Expecting a prison sentence, Gareth Curtis turned up with a holdall when he appeared at Warwick Crown Court to be sentenced for possessing heroin with intent to supply it.
But instead Curtis, 21, of Bucknill Crescent, Rugby, who had pleaded guilty to the charge, was sentenced to two years in prison suspended for two years.
The judge, who said it was a ‘wholly exceptional’ course, also made him subject to a 7pm to 7am curfew for four months and ordered him to do 180 hours of unpaid work.
Prosecutor Simon Worlock said that in August last year the police were called to what was mistakenly thought to be a burglary in Moat Farm Drive, Rugby, at around 9.30pm.
As they checked the area they saw Curtis and two other men by the nearby playing field, and when officers searched them they found a bag in which there were a number of wraps of heroin.
Curtis was arrested, and when the police then went to his home, they found another bag containing just over a kilo of heroin under his bed.
Mr Worlock said police had seized a total of 1.2 kilos of heroin – with an estimated street value of £120,000.
When Curtis was interviewed he was honest about his involvement, and said he had been asked by someone he would not name to mind the drugs for him.
He said he would hand the packages back to the man, in return for which he was paid £50 a week.
David Jackson, defending, said that Curtis, who has an apprenticeship, ‘presents as somewhat hapless,’ having had no previous experience of crime.
Mr Jackson handed in a letter from Curtis’s parents, and said that a pre-sentence report put forward ‘a very constructive recommendation.’
“Immediately on arrest he told the police ‘I had it given to me to look after, and then I get a call and drop it off.’
“He is only 21 years of age, and his lack of previous convictions is unusual for a young man appearing before the court for an offence as serious as this,” added Mr Jackson.
Sentencing Curtis, Recorder Christopher Tickle told him: “Involvement with drugs is very serious, as you well appreciate, and involvement with heroin is even more serious because it is one of the most destructive drugs.
“How or why you got involved in this is hard to explain; and I accept you got involved in it haplessly.”
Recorder Tickle explained that the sentencing range set out in guidelines for such offences was between three-and-a-half and seven years immediate imprisonment.
But he told Curtis: “Every case has got to be dealt with on its own facts.
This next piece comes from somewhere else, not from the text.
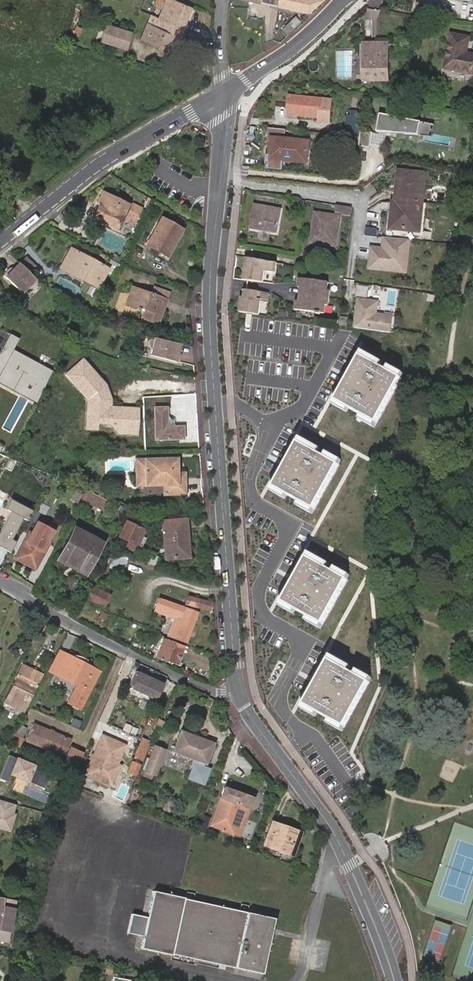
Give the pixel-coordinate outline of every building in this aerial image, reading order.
[(177,0),(159,0),(158,4),(165,7),(160,19),(185,29),(194,7),(177,0)] [(323,0),(252,0),(310,13),(323,0)] [(152,16),(145,34),(143,39),(175,52),(185,29),(160,19),(152,16)] [(296,17),(283,30),(286,34),(300,21),(296,17)] [(134,33),(109,25),(104,41),(129,49),(134,33)] [(452,35),(445,70),(472,75),(472,56),(466,55),(469,39),(452,35)] [(388,44),(364,44),(364,83),(388,83),(388,44)] [(331,101),(290,97),(288,115),(320,119),(320,122),(329,123),(331,101)] [(431,137),(433,124),(381,115),(378,133),(431,137)] [(362,132),(363,118),(348,116),(346,137),(361,138),(362,132)] [(287,131),(269,129),(268,139),(273,139),(271,157),(268,156),(266,170),(284,172),(285,162),(307,164),(309,143),(286,140),(287,131)] [(371,150),(373,134),(362,132),(361,138),(360,148),(371,150)] [(419,233),(426,175),(400,172),(397,203),(393,203),(390,230),(419,233)] [(127,204),(103,193),(99,202),(101,203),(95,217),(116,227),(127,204)] [(142,208),(133,204),(126,218),(134,222),(142,208)] [(280,210),(257,206),(253,229),(276,233),(280,210)] [(352,216),(353,208),(338,206),(337,213),(352,216)] [(340,216),(315,213),(310,242),(319,244),(320,241),(336,244),(340,216)] [(181,230),(162,219),(147,245),(167,256),(181,230)] [(410,240),(383,237),(382,246),(369,245),(367,269),(406,273),(410,240)] [(99,284),(107,269),(71,250),(61,269),(67,271),(79,277),(80,274),(99,284)] [(34,267),(24,258),(18,264),(28,274),(34,267)] [(247,267),(244,269),(242,280),(263,283),(264,272),(276,274),(277,264),(248,259),(247,267)] [(28,274),(18,264),(13,270),(9,271),(3,277),(21,295),(27,289),(32,289),(38,283),(28,274)] [(99,284),(80,274),(79,277),(97,287),(99,284)] [(329,283),(298,279),(297,288),(300,288),(298,301),(295,301),(294,310),(325,314),(326,306),(329,306),(331,291),(328,291),(329,283)] [(158,324),(166,300),(169,293),(153,287),(151,294),(132,287),(126,305),(144,312),(142,318),(158,324)] [(240,297),(238,312),(259,315),(261,302),(268,303),(270,293),(259,292),(244,290),(243,298),(240,297)] [(379,301),(357,298),(353,327),(390,332),(392,313),(377,311),(379,301)] [(12,334),(0,356),(0,382),(37,401),(54,371),(15,350),(21,339),(12,334)] [(179,353),(177,350),(177,349),(179,343),(179,342),(169,340),(168,340),(167,340),(166,340),(165,339),(164,339),(163,339),(162,339),(161,339),(160,338),(159,338),(158,338),(157,338),(156,338),(155,338),(154,337),(150,355),(178,360),(179,353)] [(400,379),(361,358),(336,401),(376,423),(400,379)] [(89,401),(88,419),(97,419),(97,420),(99,423),(110,423),(118,434),(122,431),(128,431),(128,423),(125,424),(122,420),(122,408),(110,407),(110,401),(105,401),(101,389),(105,386),(82,361),(66,376),(89,401)] [(110,400),(105,386),(101,389),(105,401),(110,401),(110,400)] [(174,427),(165,419),(164,407),(154,407),(155,440),(184,439),(183,426),(174,427)] [(138,408),(122,408),(122,420),(125,424),(128,423),(128,431),(122,431),(118,434),(138,434),(138,408)] [(97,419),(88,419),(87,429),(97,429),(97,420),(97,419)] [(338,466),(299,444),(274,488),(314,509),(338,466)] [(176,459),(137,460),(138,485),(164,485),(165,494),(185,494),(184,474),(177,474),(176,459)] [(76,489),(71,500),(76,503),(82,492),(76,489)] [(103,500),(90,494),(86,502),(99,508),(103,500)] [(7,549),(28,507),(8,497),(3,507),(8,509),(0,526),(0,545),(7,549)] [(186,520),(162,522),(165,560),(189,558),(186,520)] [(143,531),(126,523),(120,537),(137,545),(143,531)] [(16,559),(34,568),(47,544),(43,541),(46,535),(33,528),(16,559)] [(102,543),(75,529),(58,560),(85,574),(102,543)] [(8,550),(0,547),(0,564),(2,565),(8,550)] [(127,559),(116,555),(113,564),(124,568),(127,559)] [(347,580),(307,557),(283,602),(322,624),(347,580)] [(109,596),(91,588),(86,599),(104,607),(109,596)] [(186,604),(211,611),(210,603),(188,597),(186,604)] [(160,600),(156,611),(174,618),(168,636),(186,642),(196,613),(160,600)] [(184,647),(164,640),(157,658),(169,662),(170,660),(178,663),(184,647)] [(56,676),(66,656),(57,651),(46,671),(56,676)] [(98,672),(66,656),(56,676),(53,682),(73,692),(68,703),(80,709),(98,672)] [(368,682),(329,661),(305,705),(344,727),(368,682)] [(23,712),(41,675),(22,666),(16,678),(17,679),(5,703),(23,712)] [(155,700),(162,685),(139,673),(138,676),(134,674),(128,685),(132,687),(132,689),(155,700)] [(69,740),(33,725),(27,741),(62,756),(69,740)] [(207,764),(214,745),(181,732),(173,751),(195,760),(187,779),(204,785),(211,769),(203,766),(204,764),(207,764)] [(104,774),(101,782),(111,787),(120,767),(116,766),(125,748),(102,737),(88,767),(104,774)] [(8,746),(16,749),(19,742),(12,738),(8,746)] [(149,743),(143,740),(136,757),(142,760),(149,743)] [(164,750),(155,747),(143,775),(153,778),(164,750)] [(76,769),(82,757),(68,751),(63,763),(76,769)] [(8,779),(9,775),(28,782),(35,763),(7,753),(0,774),(0,776),(8,779)] [(140,766),(133,763),(129,773),(136,775),(140,766)] [(85,775),(101,782),(104,774),(88,767),(85,775)] [(252,799),(225,789),(211,826),(238,835),(252,799)] [(11,831),(18,803),(0,798),(0,828),(11,831)] [(166,798),(161,809),(169,812),(174,801),(166,798)] [(354,806),(346,811),(351,819),(359,814),(354,806)] [(201,820),(197,830),(203,832),(207,821),(201,819),(201,820)] [(300,833),(272,823),(265,845),(292,855),(300,833)] [(262,973),(274,919),(184,900),(184,898),(154,892),(148,918),(131,915),(127,932),(143,936),(141,949),(171,955),(171,954),(262,973)] [(0,900),(0,940),(7,942),(14,903),(0,900)] [(442,957),(454,925),(439,919),(427,952),(442,957)]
You pleaded guilty, you have no previous convictions, and you are only 21 years of age and you have a very supportive family.
“I ask myself ‘what is the point of locking you up, apart from to send out the message that everyone who gets involved in heroin gets locked up?’”
And he added: “This sentence is wholly exceptional. I cannot think of another case of this sort I have dealt with when the person has left the building through the front door.”